# EXCERPTED TEXT

|---|

Skip to content
New issue

Have a question about this project? Sign up for a free GitHub account to open an issue and contact its maintainers and the community.

By clicking “Sign up for GitHub”, you agree to our terms of service and privacy statement. We’ll occasionally send you account related emails.

Already on GitHub? Sign in to your account

hkdf: increase MAX_HKDF_INFO_LEN #411

Merged
merged 2 commits into from
Apr 29, 2024
Merged

hkdf: increase MAX_HKDF_INFO_LEN #411

merged 2 commits into from
Apr 29, 2024

Conversation

cpu
Copy link
Contributor

@cpu cpu commented Apr 26, 2024

Hi there,

I've been working on encrypted client hello (ECH) support in Rustls. As part of that we're using aws-lc-rs for the HKDF operations the draft calls for.

In particular, ECH offer confirmation is determined by computing an 8 byte confirmation value:

   accept_confirmation = HKDF-Expand-Label(
      HKDF-Extract(0, ClientHelloInner.random),
      "ech accept confirmation",
      transcript_ech_conf,
      8)

Similarly, in the hello-retry request confirmation case we compute:

   hrr_accept_confirmation = HKDF-Expand-Label(
      HKDF-Extract(0, ClientHelloInner1.random),
      "hrr ech accept confirmation",
      transcript_hrr_ech_conf,
      8)

The HKDF-Expand-Label and HKDF-Extract algorithms are unmodified from RFC 8446.

|---|

# DATASET RECORDS

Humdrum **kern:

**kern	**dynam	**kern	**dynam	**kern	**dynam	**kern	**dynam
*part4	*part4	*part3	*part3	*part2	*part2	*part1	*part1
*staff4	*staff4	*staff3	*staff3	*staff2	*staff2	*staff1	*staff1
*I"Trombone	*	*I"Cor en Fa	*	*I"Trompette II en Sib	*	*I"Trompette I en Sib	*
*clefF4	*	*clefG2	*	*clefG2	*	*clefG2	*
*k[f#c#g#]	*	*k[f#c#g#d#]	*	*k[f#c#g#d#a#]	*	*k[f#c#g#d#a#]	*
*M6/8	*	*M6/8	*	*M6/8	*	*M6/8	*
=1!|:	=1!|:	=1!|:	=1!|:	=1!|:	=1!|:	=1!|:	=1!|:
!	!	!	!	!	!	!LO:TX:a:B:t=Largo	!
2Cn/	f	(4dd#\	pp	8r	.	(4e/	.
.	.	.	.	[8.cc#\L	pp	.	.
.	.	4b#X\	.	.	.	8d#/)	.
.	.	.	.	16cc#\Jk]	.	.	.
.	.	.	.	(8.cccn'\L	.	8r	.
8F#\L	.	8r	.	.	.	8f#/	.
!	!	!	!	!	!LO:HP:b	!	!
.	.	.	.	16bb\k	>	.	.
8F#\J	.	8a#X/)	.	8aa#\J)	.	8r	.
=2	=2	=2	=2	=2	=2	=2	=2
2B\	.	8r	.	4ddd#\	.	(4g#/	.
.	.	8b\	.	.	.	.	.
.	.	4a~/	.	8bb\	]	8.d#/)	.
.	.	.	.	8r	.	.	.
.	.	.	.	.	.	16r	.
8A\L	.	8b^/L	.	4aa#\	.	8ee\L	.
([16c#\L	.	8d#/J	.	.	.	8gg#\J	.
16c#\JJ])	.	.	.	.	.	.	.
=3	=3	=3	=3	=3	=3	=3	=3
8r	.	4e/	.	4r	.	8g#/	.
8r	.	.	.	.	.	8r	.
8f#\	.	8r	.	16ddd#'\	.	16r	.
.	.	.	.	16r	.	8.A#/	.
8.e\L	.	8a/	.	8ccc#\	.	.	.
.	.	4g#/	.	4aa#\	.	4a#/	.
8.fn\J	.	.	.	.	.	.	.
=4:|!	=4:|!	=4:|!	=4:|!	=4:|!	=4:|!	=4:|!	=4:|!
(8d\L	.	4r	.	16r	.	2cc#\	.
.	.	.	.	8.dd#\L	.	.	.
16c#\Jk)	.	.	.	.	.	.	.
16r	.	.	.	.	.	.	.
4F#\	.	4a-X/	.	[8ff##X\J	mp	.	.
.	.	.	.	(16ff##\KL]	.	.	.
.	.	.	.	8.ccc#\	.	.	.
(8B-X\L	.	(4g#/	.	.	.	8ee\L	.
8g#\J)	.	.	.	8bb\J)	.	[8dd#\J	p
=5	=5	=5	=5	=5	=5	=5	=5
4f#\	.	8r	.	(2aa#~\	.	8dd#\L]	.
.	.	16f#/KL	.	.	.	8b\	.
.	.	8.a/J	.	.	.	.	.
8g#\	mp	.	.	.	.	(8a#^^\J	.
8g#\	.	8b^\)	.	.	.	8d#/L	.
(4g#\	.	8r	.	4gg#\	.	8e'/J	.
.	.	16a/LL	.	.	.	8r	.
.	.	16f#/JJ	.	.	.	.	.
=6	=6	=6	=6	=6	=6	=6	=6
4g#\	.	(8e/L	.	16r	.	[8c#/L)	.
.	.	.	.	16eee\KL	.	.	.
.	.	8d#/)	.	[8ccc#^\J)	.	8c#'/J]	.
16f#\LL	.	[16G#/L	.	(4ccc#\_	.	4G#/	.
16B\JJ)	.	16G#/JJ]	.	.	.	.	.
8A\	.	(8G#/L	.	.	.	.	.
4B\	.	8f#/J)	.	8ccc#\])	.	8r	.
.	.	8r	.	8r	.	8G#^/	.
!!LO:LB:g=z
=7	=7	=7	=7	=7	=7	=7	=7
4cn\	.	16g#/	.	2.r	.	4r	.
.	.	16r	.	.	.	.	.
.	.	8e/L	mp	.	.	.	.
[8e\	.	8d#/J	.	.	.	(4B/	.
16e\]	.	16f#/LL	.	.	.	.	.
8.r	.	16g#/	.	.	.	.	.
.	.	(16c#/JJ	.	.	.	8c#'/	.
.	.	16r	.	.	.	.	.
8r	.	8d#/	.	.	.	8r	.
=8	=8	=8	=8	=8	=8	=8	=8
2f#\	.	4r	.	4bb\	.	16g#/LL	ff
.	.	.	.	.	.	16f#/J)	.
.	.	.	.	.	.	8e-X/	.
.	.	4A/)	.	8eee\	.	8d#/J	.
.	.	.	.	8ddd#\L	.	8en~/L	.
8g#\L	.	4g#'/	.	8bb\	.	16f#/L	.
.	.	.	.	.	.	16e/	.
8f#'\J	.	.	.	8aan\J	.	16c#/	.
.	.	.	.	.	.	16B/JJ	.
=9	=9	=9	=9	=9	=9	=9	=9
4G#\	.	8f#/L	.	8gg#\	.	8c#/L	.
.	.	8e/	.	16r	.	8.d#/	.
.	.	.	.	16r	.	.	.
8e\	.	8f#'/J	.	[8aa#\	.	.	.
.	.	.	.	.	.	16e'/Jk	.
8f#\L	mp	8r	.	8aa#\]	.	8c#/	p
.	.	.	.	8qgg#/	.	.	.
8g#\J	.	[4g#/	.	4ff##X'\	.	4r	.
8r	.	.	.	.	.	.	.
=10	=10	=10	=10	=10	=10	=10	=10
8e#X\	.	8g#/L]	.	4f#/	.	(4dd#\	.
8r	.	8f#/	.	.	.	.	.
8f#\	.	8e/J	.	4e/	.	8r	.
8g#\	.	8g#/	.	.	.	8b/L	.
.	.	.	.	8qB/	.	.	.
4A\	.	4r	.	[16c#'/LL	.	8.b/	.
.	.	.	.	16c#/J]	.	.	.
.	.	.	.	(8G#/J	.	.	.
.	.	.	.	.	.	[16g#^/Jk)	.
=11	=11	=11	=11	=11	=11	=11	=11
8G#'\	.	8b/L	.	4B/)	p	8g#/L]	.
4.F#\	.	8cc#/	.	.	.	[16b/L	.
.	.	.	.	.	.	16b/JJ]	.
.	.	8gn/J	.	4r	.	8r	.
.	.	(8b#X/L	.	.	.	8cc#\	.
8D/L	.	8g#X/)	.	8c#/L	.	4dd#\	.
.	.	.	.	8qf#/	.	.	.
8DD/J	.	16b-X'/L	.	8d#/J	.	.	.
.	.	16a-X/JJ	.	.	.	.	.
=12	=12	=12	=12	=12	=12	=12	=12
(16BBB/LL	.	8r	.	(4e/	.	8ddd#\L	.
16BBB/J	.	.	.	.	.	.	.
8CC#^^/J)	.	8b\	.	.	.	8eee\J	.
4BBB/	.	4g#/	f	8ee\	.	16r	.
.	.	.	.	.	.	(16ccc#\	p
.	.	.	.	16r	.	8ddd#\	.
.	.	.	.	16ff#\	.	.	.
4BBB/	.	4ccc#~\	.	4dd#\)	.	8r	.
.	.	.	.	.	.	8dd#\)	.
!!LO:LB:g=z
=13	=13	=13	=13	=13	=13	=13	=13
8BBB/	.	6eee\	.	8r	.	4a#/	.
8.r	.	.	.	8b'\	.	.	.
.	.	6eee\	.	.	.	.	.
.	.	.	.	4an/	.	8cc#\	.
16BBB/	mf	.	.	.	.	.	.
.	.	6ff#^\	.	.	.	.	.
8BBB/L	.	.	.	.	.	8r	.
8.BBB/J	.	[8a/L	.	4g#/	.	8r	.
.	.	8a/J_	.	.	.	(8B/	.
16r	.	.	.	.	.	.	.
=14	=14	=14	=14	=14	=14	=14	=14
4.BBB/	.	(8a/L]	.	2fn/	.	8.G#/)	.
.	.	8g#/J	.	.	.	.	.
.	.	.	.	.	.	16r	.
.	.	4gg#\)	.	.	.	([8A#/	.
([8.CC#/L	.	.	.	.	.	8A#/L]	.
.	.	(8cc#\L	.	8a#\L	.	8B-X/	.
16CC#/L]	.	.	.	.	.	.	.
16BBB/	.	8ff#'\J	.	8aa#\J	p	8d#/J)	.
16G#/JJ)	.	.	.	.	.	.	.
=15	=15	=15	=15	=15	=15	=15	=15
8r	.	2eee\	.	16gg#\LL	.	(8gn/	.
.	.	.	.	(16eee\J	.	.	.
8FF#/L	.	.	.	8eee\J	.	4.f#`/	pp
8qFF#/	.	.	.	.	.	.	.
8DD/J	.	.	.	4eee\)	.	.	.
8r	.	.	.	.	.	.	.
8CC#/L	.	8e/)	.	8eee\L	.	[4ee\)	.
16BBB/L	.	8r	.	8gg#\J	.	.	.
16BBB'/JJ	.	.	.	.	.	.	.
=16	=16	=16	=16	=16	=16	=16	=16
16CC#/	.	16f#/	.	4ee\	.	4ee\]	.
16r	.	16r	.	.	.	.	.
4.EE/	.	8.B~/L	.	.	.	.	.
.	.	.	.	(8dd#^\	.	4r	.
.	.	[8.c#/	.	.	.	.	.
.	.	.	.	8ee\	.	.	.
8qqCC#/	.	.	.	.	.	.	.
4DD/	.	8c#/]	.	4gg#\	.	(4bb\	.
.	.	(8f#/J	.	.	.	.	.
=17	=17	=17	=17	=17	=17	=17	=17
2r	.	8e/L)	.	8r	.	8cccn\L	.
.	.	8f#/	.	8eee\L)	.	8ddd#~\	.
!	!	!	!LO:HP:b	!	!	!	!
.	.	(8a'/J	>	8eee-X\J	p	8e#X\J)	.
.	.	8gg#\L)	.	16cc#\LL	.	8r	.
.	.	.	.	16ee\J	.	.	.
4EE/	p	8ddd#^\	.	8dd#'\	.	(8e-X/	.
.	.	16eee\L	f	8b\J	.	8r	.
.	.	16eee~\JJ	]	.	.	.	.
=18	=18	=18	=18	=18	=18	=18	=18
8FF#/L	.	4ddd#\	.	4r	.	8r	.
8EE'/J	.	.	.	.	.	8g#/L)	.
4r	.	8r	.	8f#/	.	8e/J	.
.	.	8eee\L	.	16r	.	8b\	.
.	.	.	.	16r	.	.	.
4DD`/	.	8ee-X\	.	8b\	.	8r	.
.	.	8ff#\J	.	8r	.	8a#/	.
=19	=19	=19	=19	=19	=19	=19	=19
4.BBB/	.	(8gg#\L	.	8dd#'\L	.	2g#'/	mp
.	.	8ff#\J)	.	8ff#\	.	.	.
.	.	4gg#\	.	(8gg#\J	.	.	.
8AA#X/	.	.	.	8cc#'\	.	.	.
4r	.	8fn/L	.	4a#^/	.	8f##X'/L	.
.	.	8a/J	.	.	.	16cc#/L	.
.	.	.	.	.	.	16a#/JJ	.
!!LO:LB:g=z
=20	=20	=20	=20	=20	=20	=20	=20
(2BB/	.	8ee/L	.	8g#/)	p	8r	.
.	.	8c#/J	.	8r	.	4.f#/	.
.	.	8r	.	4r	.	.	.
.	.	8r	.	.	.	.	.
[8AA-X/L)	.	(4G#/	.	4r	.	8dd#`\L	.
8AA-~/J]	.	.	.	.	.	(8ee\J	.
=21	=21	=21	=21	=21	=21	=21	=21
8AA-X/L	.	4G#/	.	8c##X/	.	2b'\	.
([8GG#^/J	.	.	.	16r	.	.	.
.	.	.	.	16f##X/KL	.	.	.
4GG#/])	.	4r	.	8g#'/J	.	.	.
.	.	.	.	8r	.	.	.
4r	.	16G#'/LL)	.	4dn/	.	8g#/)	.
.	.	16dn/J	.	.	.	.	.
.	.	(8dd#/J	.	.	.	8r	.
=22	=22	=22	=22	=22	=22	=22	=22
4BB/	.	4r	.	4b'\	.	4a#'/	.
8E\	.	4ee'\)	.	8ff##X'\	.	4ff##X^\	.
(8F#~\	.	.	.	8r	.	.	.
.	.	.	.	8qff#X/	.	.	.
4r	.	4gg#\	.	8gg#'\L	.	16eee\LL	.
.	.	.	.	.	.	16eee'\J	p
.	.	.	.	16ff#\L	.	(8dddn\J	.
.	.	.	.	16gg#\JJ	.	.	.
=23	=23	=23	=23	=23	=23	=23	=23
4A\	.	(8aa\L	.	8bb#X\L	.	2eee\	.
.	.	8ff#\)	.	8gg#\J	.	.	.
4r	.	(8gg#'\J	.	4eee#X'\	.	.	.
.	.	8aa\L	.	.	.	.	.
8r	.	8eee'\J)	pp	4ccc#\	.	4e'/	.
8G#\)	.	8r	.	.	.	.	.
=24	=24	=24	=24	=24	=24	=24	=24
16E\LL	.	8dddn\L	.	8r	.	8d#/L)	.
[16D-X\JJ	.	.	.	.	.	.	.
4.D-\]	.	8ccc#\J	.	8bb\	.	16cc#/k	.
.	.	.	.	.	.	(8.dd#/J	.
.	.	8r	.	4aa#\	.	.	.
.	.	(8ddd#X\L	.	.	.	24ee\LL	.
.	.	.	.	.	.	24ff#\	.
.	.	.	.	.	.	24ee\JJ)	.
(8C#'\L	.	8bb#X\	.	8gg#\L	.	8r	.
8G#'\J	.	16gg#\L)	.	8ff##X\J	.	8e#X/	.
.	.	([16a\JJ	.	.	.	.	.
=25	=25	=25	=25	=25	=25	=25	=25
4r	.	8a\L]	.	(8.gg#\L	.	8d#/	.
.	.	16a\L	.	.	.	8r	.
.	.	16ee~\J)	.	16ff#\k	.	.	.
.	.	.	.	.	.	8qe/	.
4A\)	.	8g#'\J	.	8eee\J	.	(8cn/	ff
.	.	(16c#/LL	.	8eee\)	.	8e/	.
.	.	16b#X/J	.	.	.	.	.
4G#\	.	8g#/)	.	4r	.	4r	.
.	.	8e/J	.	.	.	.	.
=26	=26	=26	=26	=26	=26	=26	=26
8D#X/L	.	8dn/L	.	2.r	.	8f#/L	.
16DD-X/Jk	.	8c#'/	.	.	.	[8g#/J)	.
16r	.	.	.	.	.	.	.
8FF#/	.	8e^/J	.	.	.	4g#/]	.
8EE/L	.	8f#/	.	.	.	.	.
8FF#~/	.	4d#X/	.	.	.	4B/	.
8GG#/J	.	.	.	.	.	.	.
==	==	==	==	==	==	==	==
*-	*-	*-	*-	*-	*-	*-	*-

|---|

# INSTRUCTIONS TO FOLLOW
Carry on the pull request text about raising MAX_HKDF_INFO_LEN, starting right after its last sentence.

# RESPONSE BELOW
For a handshake using SHA-384 for the digest algorithm when we confirm ECH acceptance we perform an HKDF expand operation with the info:

    let label = b"ech accept confirmation"; // or b"hrr ech accept confirmation";
    let n = 8;
    const LABEL_PREFIX: &[u8] = b"tls13 ";

    let output_len = u16::to_be_bytes(n as u16);
    let label_len = u8::to_be_bytes((LABEL_PREFIX.len() + label.len()) as u8);
    let context_len = u8::to_be_bytes(context.len() as u8);

    let info = &[
        &output_len[..],
        &label_len[..],
        LABEL_PREFIX,
        label,
        &context_len[..],
        context,
    ];

This works out to be:

  2 bytes for the output len
  1 byte for the label len
  6 bytes for the label prefix
 23 bytes for the ECH confirmation label (or 27 bytes for HRR ECH confirmation label)
  1 byte for the context len
 48 bytes for the context
------------------------------------------
= 81 bytes total

This exceeds the existing MAX_HKDF_INFO_LEN limit of 80 bytes, and so produces an Unspecified error. Equivalent inputs do not cause an error with *ring*, where there doesn't seem to be a limit imposed on the info parameter for HKDF.

The only point of variability in the input is the context length, which in the ECH case is always a transcript digest and so the length is dependent on the hash algorithm in use. If we assume HRR confirmation (for the longer 27 byte label), and SHA512 for the digest, then the context could be as large as 64 bytes, so I think the largest info that would be required to be supported for ECH confirmation is 101 bytes. (2 + 1 + 6 + 27 + 1 + 64 = 101).

This PR increase the limit to 102 bytes (it seemed a nicer value than 101), and experimentally all of my ECH confirmation tests using aws-lc-rs for the HKDF operations pass with this limit where previously they resulted in a panic from exceeding the info limit.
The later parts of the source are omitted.